Жутковатая ситуация понемногу обретала черты какой-то несуразной, но в то же время достоверной реальности. Это успокаивало. Я достала из буфета фарфоровое блюдо с букетами и цветочной каймой.
– Люблю старинную посуду, – одобрил голос, – хотя предпочитаю глину. Поставь на стол, вот сюда, чтобы нам удобнее было разговаривать.
Шар плавно опустился на блюдо, и я увидела, что это даже не совсем шар, скорее клубок, и он вроде как раскручивается.

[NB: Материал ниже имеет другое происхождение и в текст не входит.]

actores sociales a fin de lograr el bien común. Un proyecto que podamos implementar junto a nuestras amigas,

А через несколько секунд ахнула от изумления – в середине клубка обнаружилось лицо.
Больше всего на свете оно было похоже на мордочку пушистого котенка, такого пушистого, что в этой мохнатости даже уши теряются, а видны в ней лишь огромные глаза и крошечный носишко. Но тем не менее это было именно лицо, причем я непостижимым образом разглядела старческие морщинки на лбу и вокруг глаз. Только лицо это постоянно менялось, внутри него играл свет, по нему проносились рыжие и красноватые отливы, а выражение было совершенно неуловимо.
– Ну вот, – удовлетворенно вымолвил невидимый под короткими и редкими, совсем кошачьими усишками рот. – Вот я и нашел тебя.

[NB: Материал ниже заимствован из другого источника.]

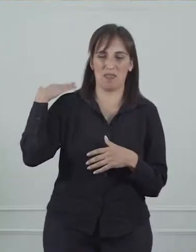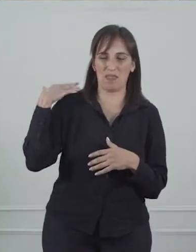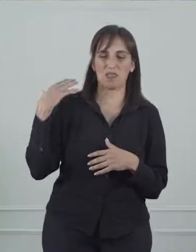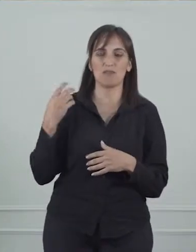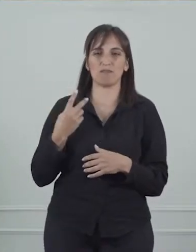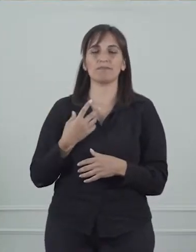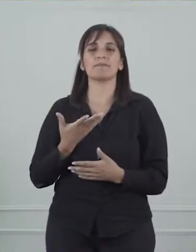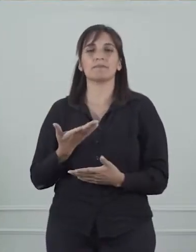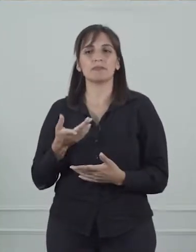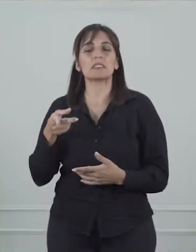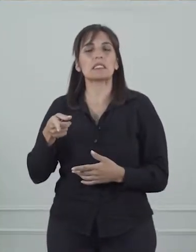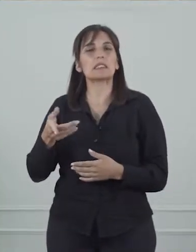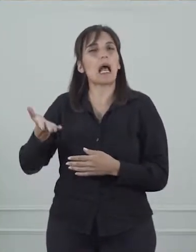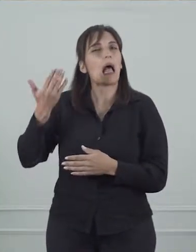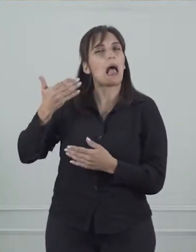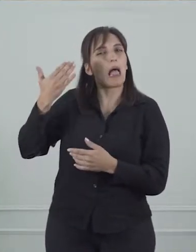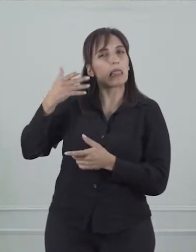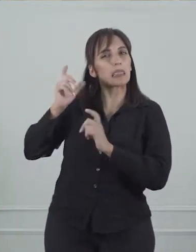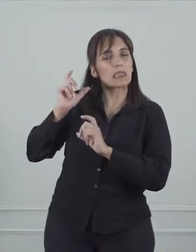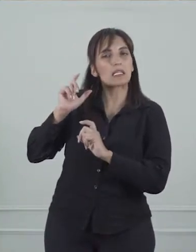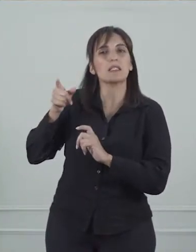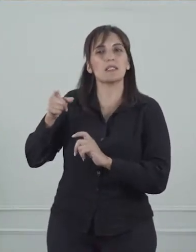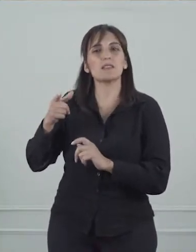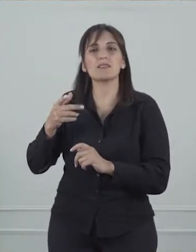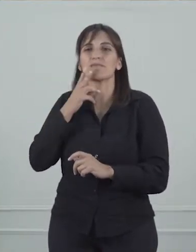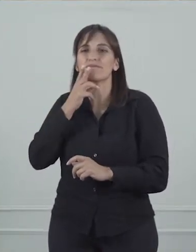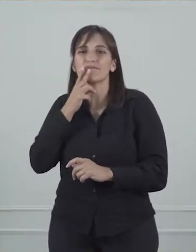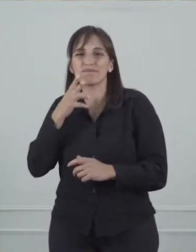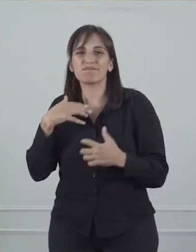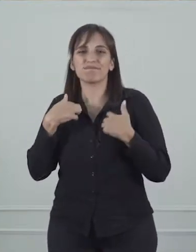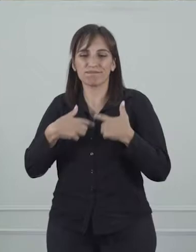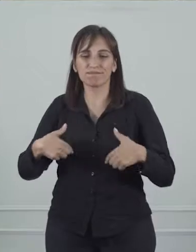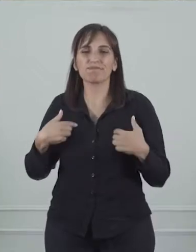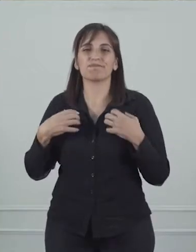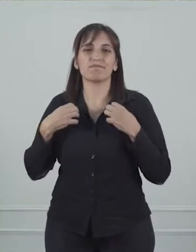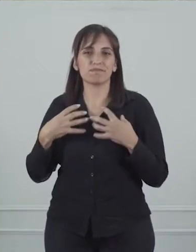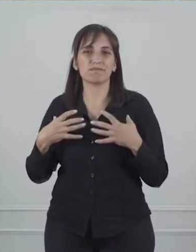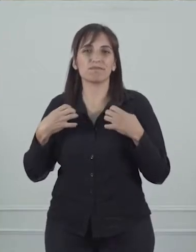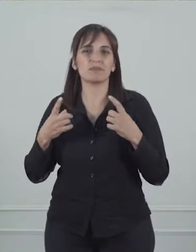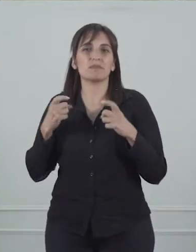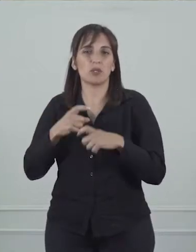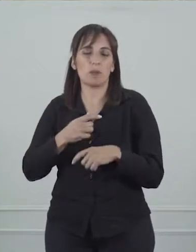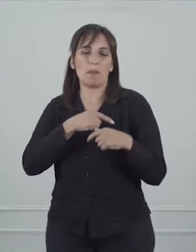un paciente con antecedentes de tabaquismo y de insuficiencia cardíaca.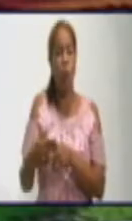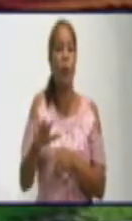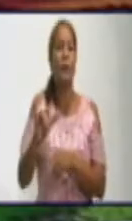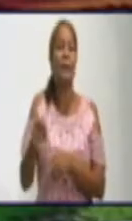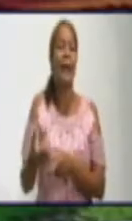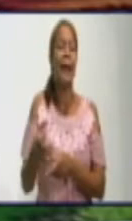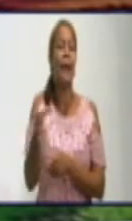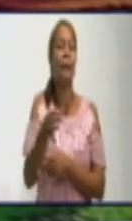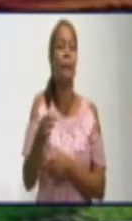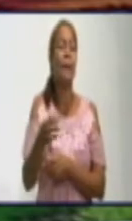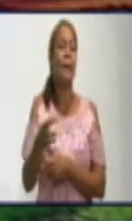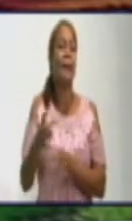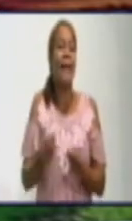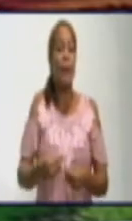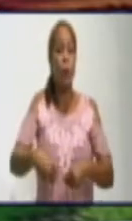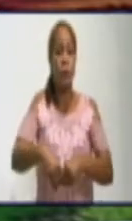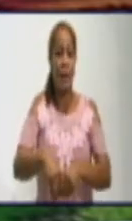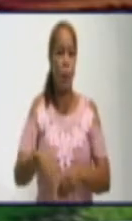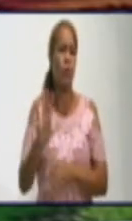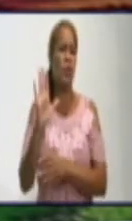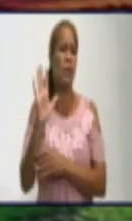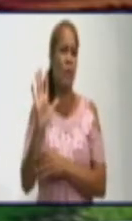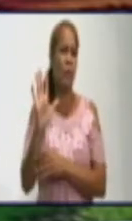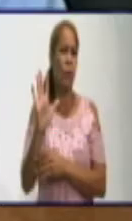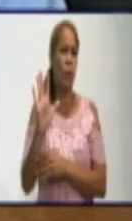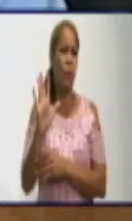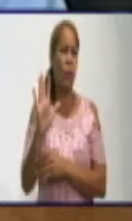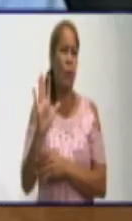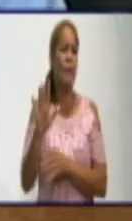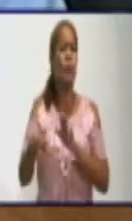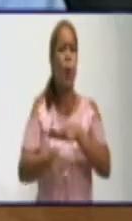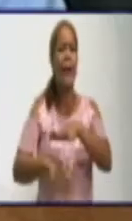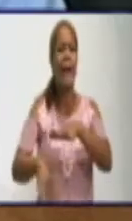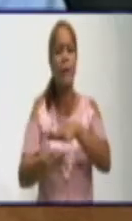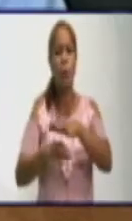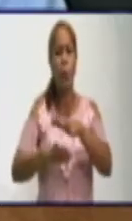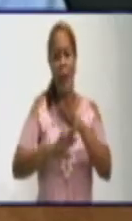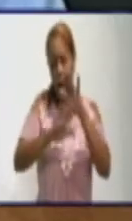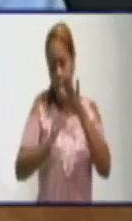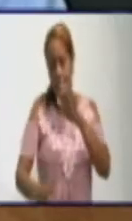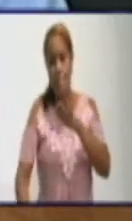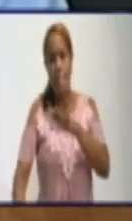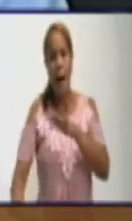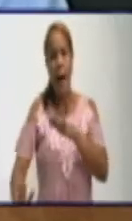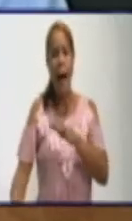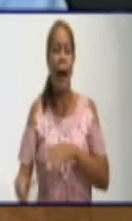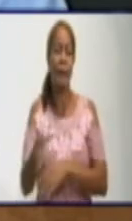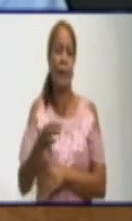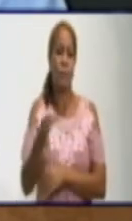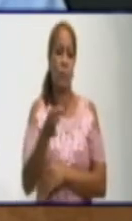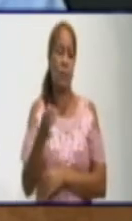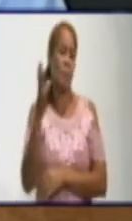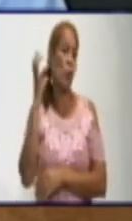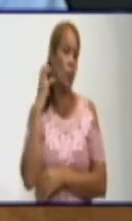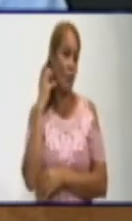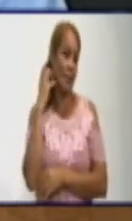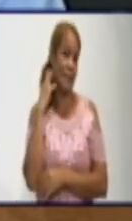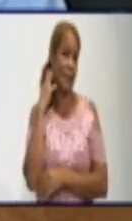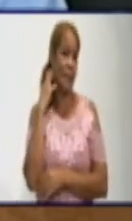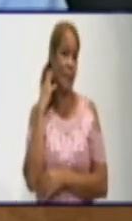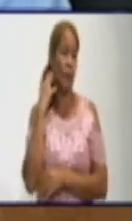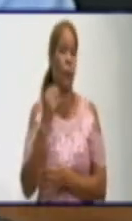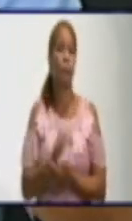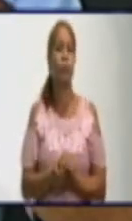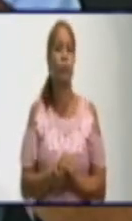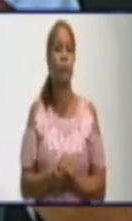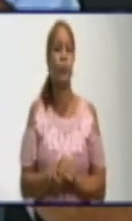abastece qué parte de la ciudad? Eso es la zona baja, eso, a ver, el reparto no lo tengo claro. Pero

– А вы, простите, кто? – осмелилась я задать вопрос. – С виду – шаровая молния, а на самом деле?
– Основательно же вы нас забыли, – грустно и насмешливо заметил голос. – С молнией мы, правда, в родстве, но путать нас не надо. Я – путис.
– Путис?!.
Он молчал, ожидая, что я скажу по этому поводу.
Слово было знакомое. Так в латышских сказках называется вредоносный змей, которого непременно побеждает богатырь или третий отцовский сын. Но у того – совсем другое устройство. Крылья, хвост с шипами и голов немеряно… Реалистка-память сразу же подсунула портрет какого-то доисторического «завра», а то и «донта».
Путис усмехнулся.
– Я из рода тех путисов, что приносят своему хозяину удачу, – объяснил он. – Ночами мы носимся по свету, по пространствам и временам, и приносим на хвосте всякое добро. Можем зерно принести, хоть целый воз, бочку меда, мешок золота. Главное – найти хорошего хозяина, которому стоит отдать навеки свой огонь.
– Почему – отдать огонь?
– Потому что мы не вечные двигатели. Наши полеты требуют определенных энергозатрат, – ученым тоном объяснил путис. – Я уж не говорю о переноске тяжестей. Выбирая хозяина, путис должен быть готов к тому, что с каждым полетом масса его плазмы будет уменьшаться, уменьшаться… и наконец он просверкнет золотой искрой и исчезнет. Я тоже, наверно, скоро исчезну. А в молодости я был больше самой здоровенной тыквы!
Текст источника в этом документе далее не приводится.